Istock “Esse governo foi um fracasso na questão do incêndio da Amazônia. E o impacto no clima será brutal. Há uma falta de vontade em entender isso” (Crédito:Istock)

Acionista da Klabin e ao mesmo tempo ambientalista. O senhor foi visto com desconfiança?
Quando entrei no movimento ambientalista, eu era muito mal visto, por ser rico, dono de empresa, e ainda mais de uma empresa de papel e celulose. Ao longo do tempo, procurei me envolver mais nessas causas, e menos na Klabin. A partir daí passei a ser respeitado.

E como o senhor atua para que a empresa avance nesse tema?
Tenho um papel na companhia de ajudar a demover as pessoas de determinados conceitos e mostrar a importância cada vez maior da questão ambiental. A partir da década de 1990, a Klabin começou a mudar esse conceito, com a preocupação de clientes internacionais sobre a origem do papel fabricado. E aí houve uma sucessão de lideranças na empresa com mais sensibilidade sobre o tema.

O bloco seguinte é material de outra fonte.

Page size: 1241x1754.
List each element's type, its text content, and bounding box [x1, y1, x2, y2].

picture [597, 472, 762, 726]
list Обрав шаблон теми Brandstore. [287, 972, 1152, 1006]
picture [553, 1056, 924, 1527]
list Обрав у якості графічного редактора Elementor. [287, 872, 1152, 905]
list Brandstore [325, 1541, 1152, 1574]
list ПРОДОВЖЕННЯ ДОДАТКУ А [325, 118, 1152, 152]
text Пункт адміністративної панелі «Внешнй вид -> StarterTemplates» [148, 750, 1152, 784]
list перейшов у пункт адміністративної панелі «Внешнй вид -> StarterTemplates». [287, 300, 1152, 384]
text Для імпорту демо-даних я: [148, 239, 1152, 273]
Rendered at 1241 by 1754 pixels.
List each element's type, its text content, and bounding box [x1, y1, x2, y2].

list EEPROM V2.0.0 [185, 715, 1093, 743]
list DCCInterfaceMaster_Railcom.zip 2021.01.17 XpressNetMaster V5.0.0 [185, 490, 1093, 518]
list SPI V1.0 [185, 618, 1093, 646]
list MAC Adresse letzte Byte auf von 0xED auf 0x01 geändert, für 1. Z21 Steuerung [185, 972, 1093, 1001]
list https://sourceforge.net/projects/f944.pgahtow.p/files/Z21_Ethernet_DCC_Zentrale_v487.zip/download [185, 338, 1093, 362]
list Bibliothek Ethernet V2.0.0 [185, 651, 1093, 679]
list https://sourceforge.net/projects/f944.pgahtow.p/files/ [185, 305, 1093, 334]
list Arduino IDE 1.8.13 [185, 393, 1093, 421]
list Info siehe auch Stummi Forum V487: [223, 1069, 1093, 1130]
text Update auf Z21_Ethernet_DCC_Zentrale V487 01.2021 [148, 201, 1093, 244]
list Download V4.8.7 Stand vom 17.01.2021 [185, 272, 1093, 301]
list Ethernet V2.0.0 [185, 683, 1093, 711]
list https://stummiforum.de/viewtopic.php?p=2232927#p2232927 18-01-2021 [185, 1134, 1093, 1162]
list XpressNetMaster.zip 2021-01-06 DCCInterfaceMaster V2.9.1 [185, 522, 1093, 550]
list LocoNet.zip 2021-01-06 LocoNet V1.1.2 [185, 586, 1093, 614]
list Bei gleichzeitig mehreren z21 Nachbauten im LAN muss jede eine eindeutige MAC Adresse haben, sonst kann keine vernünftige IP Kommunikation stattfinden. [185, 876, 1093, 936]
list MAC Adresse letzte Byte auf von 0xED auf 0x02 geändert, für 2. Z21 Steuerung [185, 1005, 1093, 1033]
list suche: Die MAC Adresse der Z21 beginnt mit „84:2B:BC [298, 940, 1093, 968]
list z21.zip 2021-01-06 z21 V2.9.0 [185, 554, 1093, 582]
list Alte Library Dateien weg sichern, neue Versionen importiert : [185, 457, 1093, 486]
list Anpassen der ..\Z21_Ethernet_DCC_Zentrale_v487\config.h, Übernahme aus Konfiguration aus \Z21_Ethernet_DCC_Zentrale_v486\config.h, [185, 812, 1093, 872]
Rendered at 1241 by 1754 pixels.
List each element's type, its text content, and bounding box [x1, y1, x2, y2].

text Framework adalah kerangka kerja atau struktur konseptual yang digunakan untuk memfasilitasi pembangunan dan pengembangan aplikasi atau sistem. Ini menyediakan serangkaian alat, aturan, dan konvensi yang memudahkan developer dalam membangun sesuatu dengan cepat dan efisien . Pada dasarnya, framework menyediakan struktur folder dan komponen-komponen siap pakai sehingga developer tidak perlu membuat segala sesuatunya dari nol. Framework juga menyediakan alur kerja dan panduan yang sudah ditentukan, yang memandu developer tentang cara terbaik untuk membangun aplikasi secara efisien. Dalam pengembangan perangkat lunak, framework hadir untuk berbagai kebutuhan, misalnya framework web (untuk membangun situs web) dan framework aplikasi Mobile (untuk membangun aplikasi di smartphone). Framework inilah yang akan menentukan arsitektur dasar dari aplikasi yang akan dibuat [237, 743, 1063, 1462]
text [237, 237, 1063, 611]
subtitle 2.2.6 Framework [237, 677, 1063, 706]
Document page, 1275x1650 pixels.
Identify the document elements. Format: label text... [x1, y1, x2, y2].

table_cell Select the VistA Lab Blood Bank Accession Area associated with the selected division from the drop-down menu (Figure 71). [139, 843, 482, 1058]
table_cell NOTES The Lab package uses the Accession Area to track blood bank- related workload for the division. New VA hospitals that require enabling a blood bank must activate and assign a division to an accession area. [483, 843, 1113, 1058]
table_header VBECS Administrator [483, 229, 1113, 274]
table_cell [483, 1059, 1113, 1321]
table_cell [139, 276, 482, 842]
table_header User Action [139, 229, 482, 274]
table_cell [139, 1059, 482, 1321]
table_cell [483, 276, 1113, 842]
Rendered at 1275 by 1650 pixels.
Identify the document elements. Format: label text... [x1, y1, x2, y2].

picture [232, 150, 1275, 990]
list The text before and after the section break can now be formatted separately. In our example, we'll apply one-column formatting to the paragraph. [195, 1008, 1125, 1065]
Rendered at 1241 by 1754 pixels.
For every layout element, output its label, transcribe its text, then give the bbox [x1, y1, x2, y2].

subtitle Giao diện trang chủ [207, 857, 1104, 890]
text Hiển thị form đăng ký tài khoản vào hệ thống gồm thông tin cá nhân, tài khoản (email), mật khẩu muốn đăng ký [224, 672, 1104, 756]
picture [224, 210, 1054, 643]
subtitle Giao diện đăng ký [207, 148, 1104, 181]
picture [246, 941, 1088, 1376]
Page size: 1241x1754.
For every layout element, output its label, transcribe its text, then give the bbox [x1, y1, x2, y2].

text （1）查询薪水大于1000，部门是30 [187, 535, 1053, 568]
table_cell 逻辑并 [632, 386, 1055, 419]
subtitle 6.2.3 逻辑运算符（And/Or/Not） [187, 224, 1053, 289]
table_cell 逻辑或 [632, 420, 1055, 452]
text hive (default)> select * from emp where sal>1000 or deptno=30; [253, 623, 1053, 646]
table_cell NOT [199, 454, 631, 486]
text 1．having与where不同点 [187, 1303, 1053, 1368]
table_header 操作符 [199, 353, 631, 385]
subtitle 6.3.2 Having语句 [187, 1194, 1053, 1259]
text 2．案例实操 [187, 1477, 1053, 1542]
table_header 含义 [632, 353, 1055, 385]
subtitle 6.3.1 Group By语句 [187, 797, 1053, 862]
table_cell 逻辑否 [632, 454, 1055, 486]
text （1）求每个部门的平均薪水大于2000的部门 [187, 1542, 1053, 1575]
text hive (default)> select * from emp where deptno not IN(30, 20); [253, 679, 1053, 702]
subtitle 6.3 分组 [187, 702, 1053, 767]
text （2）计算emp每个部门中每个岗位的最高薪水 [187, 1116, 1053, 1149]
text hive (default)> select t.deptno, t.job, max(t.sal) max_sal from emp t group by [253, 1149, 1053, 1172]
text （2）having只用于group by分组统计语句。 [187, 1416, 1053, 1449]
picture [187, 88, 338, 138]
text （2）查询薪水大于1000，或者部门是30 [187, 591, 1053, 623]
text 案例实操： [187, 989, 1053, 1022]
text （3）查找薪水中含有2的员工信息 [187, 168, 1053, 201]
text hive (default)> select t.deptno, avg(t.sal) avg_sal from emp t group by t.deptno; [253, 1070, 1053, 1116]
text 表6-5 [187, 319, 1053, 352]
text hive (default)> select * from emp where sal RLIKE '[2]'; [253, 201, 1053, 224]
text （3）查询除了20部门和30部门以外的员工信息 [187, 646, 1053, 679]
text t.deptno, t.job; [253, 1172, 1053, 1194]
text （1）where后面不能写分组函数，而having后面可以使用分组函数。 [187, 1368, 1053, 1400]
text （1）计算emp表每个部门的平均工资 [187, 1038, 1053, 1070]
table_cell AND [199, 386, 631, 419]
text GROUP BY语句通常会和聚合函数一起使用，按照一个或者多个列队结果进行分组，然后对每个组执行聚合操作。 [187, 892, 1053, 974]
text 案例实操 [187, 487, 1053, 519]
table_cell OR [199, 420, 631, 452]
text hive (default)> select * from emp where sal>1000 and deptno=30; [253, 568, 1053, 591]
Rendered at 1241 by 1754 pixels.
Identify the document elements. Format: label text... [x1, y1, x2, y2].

O Israel Klabin, meu primo e um dos acionistas, tem um trabalho importante da Fundação Brasileira para o Desenvolvimento Sustentável (FBDS). A cabeça da gestão técnica da Klabin foi mudando ao longo dos anos. E não mudou sozinha. O setor mudou. Hoje, além de conselheiro, faço parte do Comitê de Sustentabilidade.

Como nasceu o Instituto SOS Pantanal?
Quando saí da holding Klabin, embora siga com ações, havia a necessidade fazer a divisão de ativos e fiquei com uma área no Mato Grosso do Sul. E foi lá que criei, em 53 mil hectares, um refúgio ecológico. Fiz uma reserva privada e abri para turistas. Fui pioneiro no turismo de observação de fauna. A partir daí, fui convencido a criar o SOS Pantanal nos mesmos moldes da SOS Mata Atlântica e abordando boas práticas. Isso foi em 2009. Muita gente achava que não precisava porque é um bioma resolvido. Mas não é bem assim. Em 2019, fiquei durante 15 dias lutando para combater o fogo na minha fazenda. Aprendemos muito.

De que maneira?
Com o grande incêndio do Pantanal no ano passado, que queimou 26% da área de vegetação, o SOS Pantanal teve um desempenho fantástico. Criamos brigadas de incêndio no bioma. A meta é chegar a 28 brigadas e 13 já estão funcionando. Nossa missão é treinar as pessoas e doar equipamentos. Se vier outro incêndio, a gente estará muito mais preparado para atuar.